Où en est cette discussion aujourd’hui ?

“Le maire déclare systématiquement dans les médias qu’un salaire minimum de 15 dollars de l’heure arrive, mais l’affaire est loin d’être gagnée. En coulisses, des grandes et moyennes entreprises font du lobby pour enterrer la question. Le maire Murray a récemment déclaré que les 15 dollars ne seraient complètement instaurés qu’à la fin de son mandat en 2017, mais avec probablement toutes sortes d’exceptions. Le secteur Horeca veut par exemple intégrer les pourboires dans le salaire et certaines entreprises veulent faire compter l’assurance-santé de leurs travailleurs. D’autres disent que les “petites” entreprises ne doivent pas y être forcées.

“C’est une véritable guerre de propagande qui a éclaté. Les grandes entreprises aux bénéfices mirobolants peuvent évidemment difficilement défendre être incapables de payer un tel salaire minimum, elles se retranchent donc derrière les petites et moyennes entreprises. Kshama Sawant a quant à elle toujours plaidé pour une beaucoup plus grande imposition des grandes entreprises. Cet argent pourrait être utilisé pour accorder certaines réductions d’impôts aux petites entreprises
qui prouvent qu’elles ont de réelles difficultés financières.”

Les entreprises essaient-elles de créer un climat de peur ?

“Absolument. Des emplois disparaîtraient, l’économie locale serait anéantie, etc. Toutes les études prouvent au contraire que dans les villes où le salaire minimum a été augmenté, des emplois ont été créés grâce à l’augmentation de la consommation. Si une grande partie de la population active voit ses revenus fortement augmenter, cela retourne intégralement dans l’économie. Mais c’est un fait que, dans l’économie capitaliste, les plus grandes entreprises bénéficient d’un énorme avantage concurrentiel du fait de l’échelle à laquelle elles opèrent, des matières premières qu’elles peuvent acheter, des frais qu’elles peuvent étaler,… Et elles paient aussi moins d’impôts, tout comme en Europe.

“Mais quand une économie ne peut fonctionner qu’en condamnant les travailleurs à des salaires de misère, quelque chose cloche fondamentalement. Voilà ce que dit Socialist Alternative, en partant du principe que chaque travailleur a droit à la richesse qu’il produit et que si la structure économique actuelle ne le permet pas, il faut discuter d’une alternative. Cette prise de conscience se développe lentement aux USA.”

Kshama Sawant a parlé, début de cette année, de la possibilité d’un référendum. Aura-t-il lieu ?

“Fin avril, une campagne sera lancée pour récolter plus de 20.000 signatures. Entre-temps, nous laissons encore quelques semaines aux négociations.

“Socialist Alternative et Kshama Sawant ont lancé, début de cette année, la campagne “15now” pour organiser les activistes au sein d’un mouvement de masse capable de faire pression sur le maire et les négociateurs. Si nécessaire, cela peut devenir une campagne de masse pour un référendum le 4 novembre 2014.
────────────────────
Consignes -
a: D'après le texte sur le salaire minimum à 15 dollars, quels sont les avantages dont profitent les plus grandes entreprises ? Donnez-les tous.
b: Rédigez la suite du texte sur le salaire minimum à 15 dollars, à partir de sa dernière phrase.

Données fournies -
────────────────────
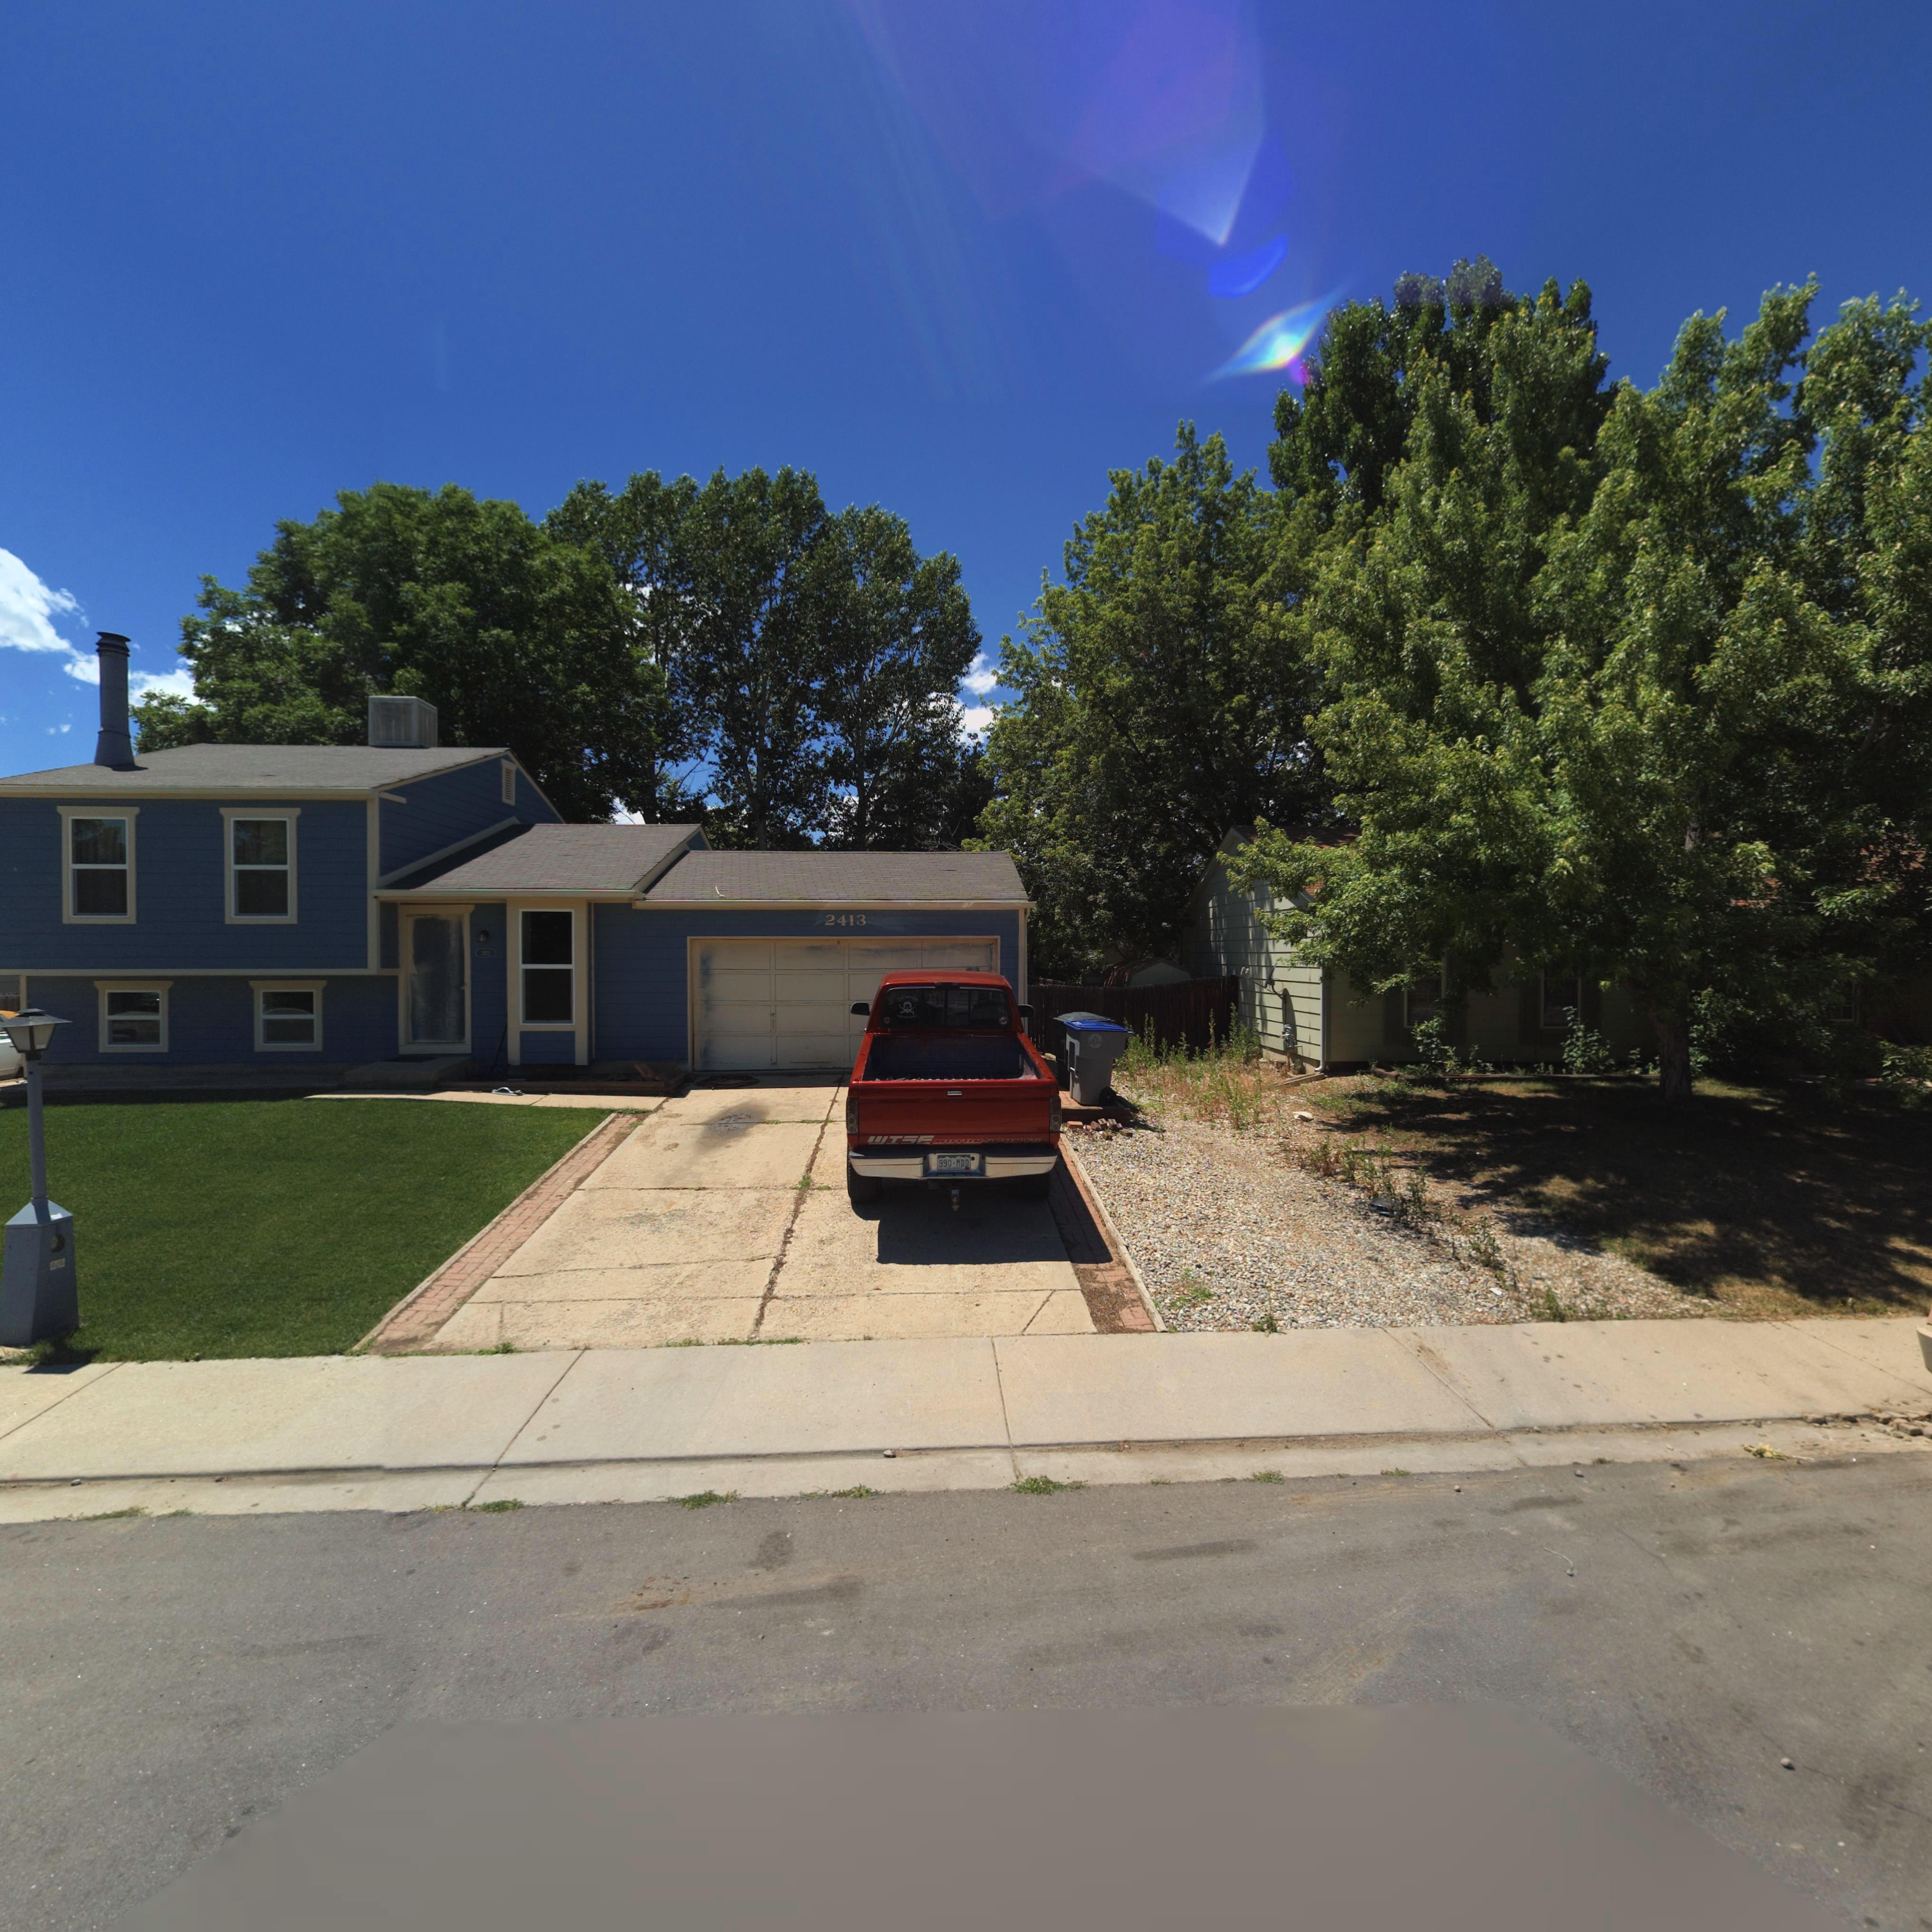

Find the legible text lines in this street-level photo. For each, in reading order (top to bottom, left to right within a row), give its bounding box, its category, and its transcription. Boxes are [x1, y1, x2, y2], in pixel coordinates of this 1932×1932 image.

[824, 913, 866, 926] StreetNumber: 2413
[481, 950, 492, 956] StreetNumber: 2***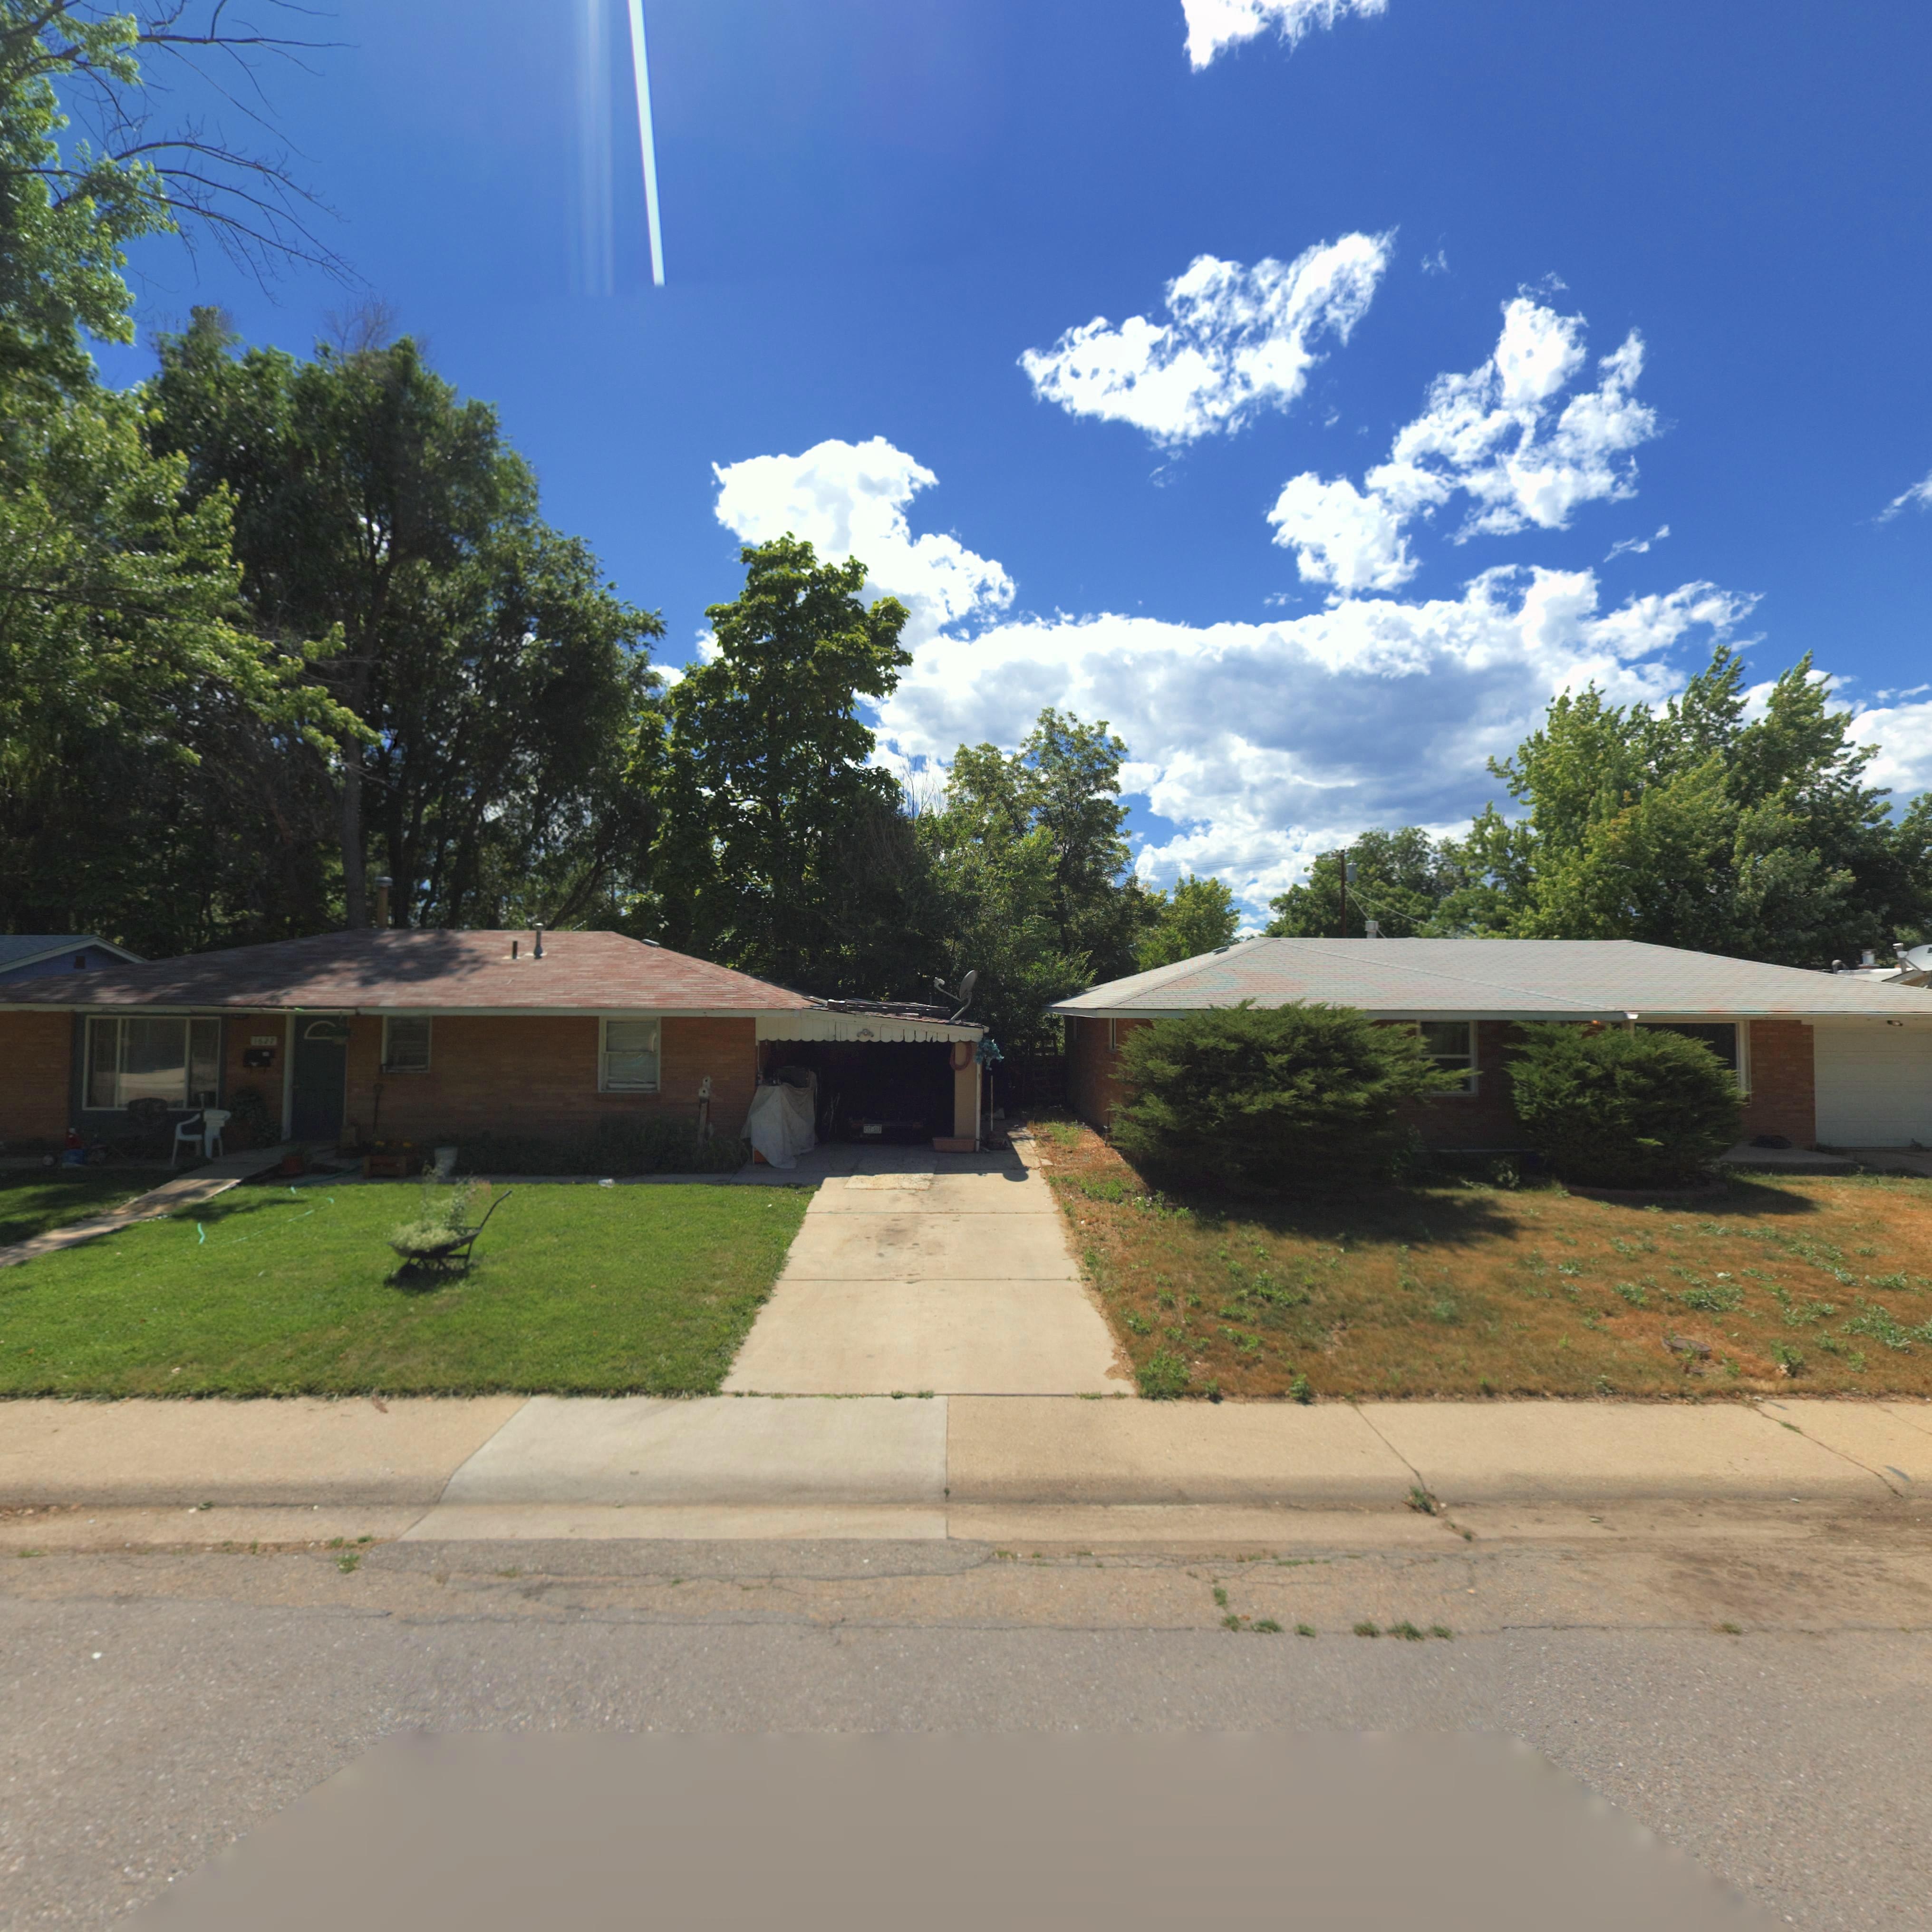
────────────────────
Corrigé des exercices -
a:
- L'échelle à laquelle elles opèrent
- Les matières premières qu'elles peuvent acheter
- Les frais qu'elles peuvent étaler
- Elles paient moins d'impôts

b:
“Un référendum est naturellement un instrument difficile. L’an dernier, une proposition a été faite d’indiquer clairement les produits comprenant des OGM. Le soutien à cette mesure bénéficiait d’un soutien de 90 % dans les sondages. Mais l’industrie agro-alimentaire, notamment Monsanto, a lancé une méga-campagne de 22 millions de dollars avec des spots télé, tracts,… en annonçant la fin économique de Seattle. Au final, les activistes ont perdu le référendum.

“Il existe de meilleurs instruments. Si seulement les syndicats pouvaient renouer avec la fructueuse tradition de lutte du passé, avec une organisation solide sur les lieux de travail, des manifestations et des grèves. Hélas, une partie considérable de la direction syndicale est aujourd’hui intégrée à la structure sociale. Socialist Alternative a toutefois de bonnes relations avec plusieurs dirigeants syndicaux conscients que le soutien est énorme pour une forte augmentation du salaire minimum. Ils aident à faire de “15now” une campagne qui, espérons-le, arrachera une victoire cette année.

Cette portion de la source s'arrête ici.